Abstract
In this chapter, we derive quantum master equations with explicit, microscopic coefficients, for the systems of interest of a superradiant semiconductor structure: the active electrons, the electromagnetic field, and the optical crystal vibrations. These vibrations determine an important retardation in the field propagation (refractive index), and a spectrum splitting (the Raman effect). For the active electrons we consider three environmental systems: the quasi-free electrons/holes of the conduction regions, the crystal lattice vibrations excited by electron transitions, and the free electromagnetic field. For the electromagnetic field, we consider the absorption by coupling to the conduction electrons/holes, and to the optical vibrations of the crystal, while these vibrations are damped by coupling with the valence electron transitions to thermally released states.

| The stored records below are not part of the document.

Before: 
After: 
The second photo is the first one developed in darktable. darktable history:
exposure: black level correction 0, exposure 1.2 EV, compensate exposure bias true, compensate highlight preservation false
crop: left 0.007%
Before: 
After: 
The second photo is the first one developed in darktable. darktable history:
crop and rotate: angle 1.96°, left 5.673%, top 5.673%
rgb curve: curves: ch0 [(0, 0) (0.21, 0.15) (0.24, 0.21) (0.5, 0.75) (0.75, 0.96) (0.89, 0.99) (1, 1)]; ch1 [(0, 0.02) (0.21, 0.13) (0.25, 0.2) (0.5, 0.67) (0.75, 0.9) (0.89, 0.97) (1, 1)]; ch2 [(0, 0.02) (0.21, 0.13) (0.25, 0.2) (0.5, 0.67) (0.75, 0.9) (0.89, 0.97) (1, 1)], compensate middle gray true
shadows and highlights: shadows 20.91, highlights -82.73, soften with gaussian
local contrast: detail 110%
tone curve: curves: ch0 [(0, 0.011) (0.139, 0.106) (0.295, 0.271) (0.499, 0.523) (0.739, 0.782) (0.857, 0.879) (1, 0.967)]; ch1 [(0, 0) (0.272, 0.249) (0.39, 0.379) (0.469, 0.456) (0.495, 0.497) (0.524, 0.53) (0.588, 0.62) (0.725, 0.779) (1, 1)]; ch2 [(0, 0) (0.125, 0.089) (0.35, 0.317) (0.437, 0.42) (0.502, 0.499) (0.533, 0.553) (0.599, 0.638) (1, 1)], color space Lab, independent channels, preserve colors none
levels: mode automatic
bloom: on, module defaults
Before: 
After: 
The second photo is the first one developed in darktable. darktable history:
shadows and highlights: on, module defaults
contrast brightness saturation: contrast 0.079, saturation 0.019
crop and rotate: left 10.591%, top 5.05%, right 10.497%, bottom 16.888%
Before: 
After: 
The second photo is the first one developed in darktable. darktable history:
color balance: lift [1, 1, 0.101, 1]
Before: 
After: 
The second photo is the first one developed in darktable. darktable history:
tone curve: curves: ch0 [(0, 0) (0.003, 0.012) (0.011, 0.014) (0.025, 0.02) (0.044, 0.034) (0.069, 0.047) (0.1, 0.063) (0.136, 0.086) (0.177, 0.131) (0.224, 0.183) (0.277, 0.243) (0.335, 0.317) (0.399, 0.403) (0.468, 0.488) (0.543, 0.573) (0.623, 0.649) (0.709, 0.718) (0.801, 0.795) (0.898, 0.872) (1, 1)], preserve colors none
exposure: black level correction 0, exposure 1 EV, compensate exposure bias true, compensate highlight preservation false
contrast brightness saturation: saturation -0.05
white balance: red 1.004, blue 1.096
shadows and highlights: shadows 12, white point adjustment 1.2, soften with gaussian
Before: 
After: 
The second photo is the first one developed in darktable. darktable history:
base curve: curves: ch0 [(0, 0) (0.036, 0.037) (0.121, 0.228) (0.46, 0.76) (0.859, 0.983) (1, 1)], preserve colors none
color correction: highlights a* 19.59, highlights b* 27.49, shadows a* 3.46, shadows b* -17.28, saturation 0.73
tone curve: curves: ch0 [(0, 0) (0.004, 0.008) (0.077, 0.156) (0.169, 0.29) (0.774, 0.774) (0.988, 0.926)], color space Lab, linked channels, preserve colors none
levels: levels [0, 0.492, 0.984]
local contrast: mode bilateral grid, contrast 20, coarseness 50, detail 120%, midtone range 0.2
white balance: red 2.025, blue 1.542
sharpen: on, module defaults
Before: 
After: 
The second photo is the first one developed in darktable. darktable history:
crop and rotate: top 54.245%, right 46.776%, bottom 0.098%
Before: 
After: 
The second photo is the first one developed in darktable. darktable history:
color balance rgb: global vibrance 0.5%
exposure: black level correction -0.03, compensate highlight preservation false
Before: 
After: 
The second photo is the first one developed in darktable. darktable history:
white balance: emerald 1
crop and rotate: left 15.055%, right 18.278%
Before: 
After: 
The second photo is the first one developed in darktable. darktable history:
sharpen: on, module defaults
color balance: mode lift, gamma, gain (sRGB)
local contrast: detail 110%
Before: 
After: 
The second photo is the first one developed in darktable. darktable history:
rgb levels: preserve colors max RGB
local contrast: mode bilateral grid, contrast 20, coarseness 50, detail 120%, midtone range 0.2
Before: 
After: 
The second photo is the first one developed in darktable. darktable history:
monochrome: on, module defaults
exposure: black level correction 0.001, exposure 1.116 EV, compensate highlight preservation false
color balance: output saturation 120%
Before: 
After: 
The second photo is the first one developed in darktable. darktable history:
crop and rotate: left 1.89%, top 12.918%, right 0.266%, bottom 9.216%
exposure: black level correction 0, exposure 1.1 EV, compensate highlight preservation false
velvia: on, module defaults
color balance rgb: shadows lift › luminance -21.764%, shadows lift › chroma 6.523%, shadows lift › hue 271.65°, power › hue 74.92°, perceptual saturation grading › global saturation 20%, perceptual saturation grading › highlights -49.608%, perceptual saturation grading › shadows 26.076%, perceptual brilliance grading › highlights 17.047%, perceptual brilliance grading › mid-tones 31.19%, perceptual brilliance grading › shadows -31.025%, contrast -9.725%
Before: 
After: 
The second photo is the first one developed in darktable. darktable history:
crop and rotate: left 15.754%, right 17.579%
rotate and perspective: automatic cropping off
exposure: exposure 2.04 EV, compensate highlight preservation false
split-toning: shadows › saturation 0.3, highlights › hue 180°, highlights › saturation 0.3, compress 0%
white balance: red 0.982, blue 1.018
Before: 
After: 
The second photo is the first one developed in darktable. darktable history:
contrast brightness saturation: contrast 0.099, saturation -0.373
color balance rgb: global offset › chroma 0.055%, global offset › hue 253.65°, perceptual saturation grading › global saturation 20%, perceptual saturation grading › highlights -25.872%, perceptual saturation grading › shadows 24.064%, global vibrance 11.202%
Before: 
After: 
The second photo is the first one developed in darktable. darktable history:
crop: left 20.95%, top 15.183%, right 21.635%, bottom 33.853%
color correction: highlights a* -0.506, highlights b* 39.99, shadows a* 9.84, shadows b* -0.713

For the electron-field coupling we consider the potential derived in chapter 2 from the Lorentz force, while the momentum difference is supposed to be taken by the crystal lattce. For the coupling of the crystal vibrations to the electromagnetic field and electron transitions we consider potentials obtained from the momentum conservation. For the active electrons, we find a quantum master equation with a Markovian term describing correlated transitions with the environmental particles, and a non-Markovian term given by the self-consistent field of the environmental particles. Since the dissipative environment of the electromagnetic field is contained inside the quantization volume of this field, which is taken as a unit volume, its quantum master equation includes a dissipative term of a space integral form. For the field mean values, the dissipation integral, of propagation through the dissipative environment, can be divided in two parts: an integral from the initial coordinate up to the boundary of the quantum uncertainty region, taken for a coherent wave, which describes dephasing, and an integral over the uncertainty region, which describes absorption. Similar equations are obtained for the optical vibration field. When the vibrational field is eliminated from these equations, we obtain a frequency splitting, corresponding to the Raman effect, and an absorption rate, including the absorption of the electromagnetic waves by conduction electrons/holes, and the absorption of the vibrational waves by the valence electrons, excited by the crystal deformations in the thermally released states.
Keywords: Total dynamics, reduced dynamics, Gibbs statistics, Fermi-Dirac statistics, Bose-Einstein statistics, Markovian dynamics, non-Markovian dynamics, dipole moment, interaction picture, transition operator, two-body potential, self-consistent field, decay, dephasing, creation-annihilation operators, Fermion operators, anticommutation relations, commutation relations, optical phonon, field-dressed electron.